Ninth Circuit: Proposition 8 Unconstitutional but Only California Affected

by William C. Duncan

The Ninth Circuit has just ruled that Proposition 8, the California marriage amendment, is unconstitutional. Presumably to try to make review by the U.S. Supreme Court less likely, the majority’s 80-page opinion claims to be unique to the circumstances of California. Specifically, Judge Reinhardt says that because same-sex couples had already been allowed to marry in California and California law allowed them all the benefits of marriage, it was necessarily the case that the only reason voters in California passed the amendment was animus towards gays and lesbians.

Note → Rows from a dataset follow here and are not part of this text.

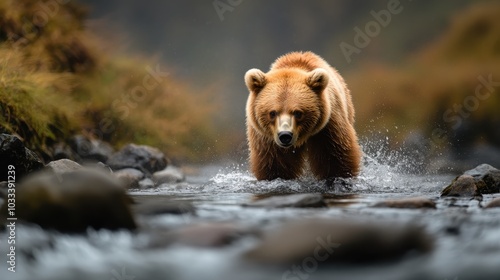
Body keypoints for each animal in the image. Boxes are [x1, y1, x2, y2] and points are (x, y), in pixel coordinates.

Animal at [244, 51, 362, 180]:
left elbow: (335, 158)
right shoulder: (267, 139)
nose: (285, 135)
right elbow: (275, 165)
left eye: (298, 113)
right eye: (272, 113)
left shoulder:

Why is this ruling so implausible? First, the Fourteenth Amendment was not intended to, and cannot reasonably be understood to, mandate a redefinition of marriage. Second, the actions of California voters in defining marriage as the union of a man and a woman while allowing same-sex couples all marriage benefits actually suggest the opposite conclusion — that voters wanted to preserve marriage without doing anything to harm tangible benefits already enjoyed by same-sex couples, hardly an act of hatred. (The court has ironically provided a disincentive to pass laws extending benefits short of marriage redefinition and invited litigation in every state that has.)

Remember that the only reason California had same-sex marriage at all was a state court ruling. So today’s decision, in effect, says that only courts can be trusted to handle the sensitive issue of marriage and that they can do so utterly without regard to settled understandings of the Constitution, of what marriage is and is for, and of the respective roles of citizens and judges. This decision is a threat not only to marriage but to republican government.